- _JOB_
Present the lines from the one containing "Page size: 1654x931." through the last line as a Markdown table with the columns "Row" and "Line," skipping any blank lines.

Spatial annotation records:
▬▬▬
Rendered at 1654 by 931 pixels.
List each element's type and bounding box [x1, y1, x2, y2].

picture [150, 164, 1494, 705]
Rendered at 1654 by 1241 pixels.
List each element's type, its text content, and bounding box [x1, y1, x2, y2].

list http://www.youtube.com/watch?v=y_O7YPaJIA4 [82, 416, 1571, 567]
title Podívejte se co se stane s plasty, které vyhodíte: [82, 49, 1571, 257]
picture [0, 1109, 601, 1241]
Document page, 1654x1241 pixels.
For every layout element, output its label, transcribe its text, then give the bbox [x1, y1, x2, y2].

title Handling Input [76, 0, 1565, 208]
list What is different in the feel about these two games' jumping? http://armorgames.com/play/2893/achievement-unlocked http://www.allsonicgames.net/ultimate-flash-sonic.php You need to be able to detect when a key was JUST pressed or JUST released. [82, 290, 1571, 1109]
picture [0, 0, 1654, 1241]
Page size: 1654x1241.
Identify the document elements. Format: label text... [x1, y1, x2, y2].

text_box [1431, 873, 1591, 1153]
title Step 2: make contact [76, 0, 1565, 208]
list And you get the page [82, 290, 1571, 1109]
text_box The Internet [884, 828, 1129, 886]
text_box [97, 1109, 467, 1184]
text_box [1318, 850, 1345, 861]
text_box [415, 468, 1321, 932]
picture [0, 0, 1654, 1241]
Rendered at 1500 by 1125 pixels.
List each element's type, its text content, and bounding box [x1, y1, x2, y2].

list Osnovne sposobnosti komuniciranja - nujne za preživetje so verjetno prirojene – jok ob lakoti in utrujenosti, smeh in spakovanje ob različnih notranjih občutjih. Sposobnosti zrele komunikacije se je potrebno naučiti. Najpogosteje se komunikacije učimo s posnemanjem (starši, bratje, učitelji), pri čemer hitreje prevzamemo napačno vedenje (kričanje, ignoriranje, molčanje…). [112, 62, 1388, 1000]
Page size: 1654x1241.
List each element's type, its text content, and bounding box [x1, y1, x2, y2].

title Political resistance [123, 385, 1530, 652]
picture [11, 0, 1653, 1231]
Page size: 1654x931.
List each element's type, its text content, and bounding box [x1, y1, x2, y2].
▬▬▬
- _THE ANSWER_
| Row | Line |
|---|---|
| 1 | Page size: 1654x931. |
| 2 | List each element's type, its text content, and bounding box [x1, y1, x2, y2]. |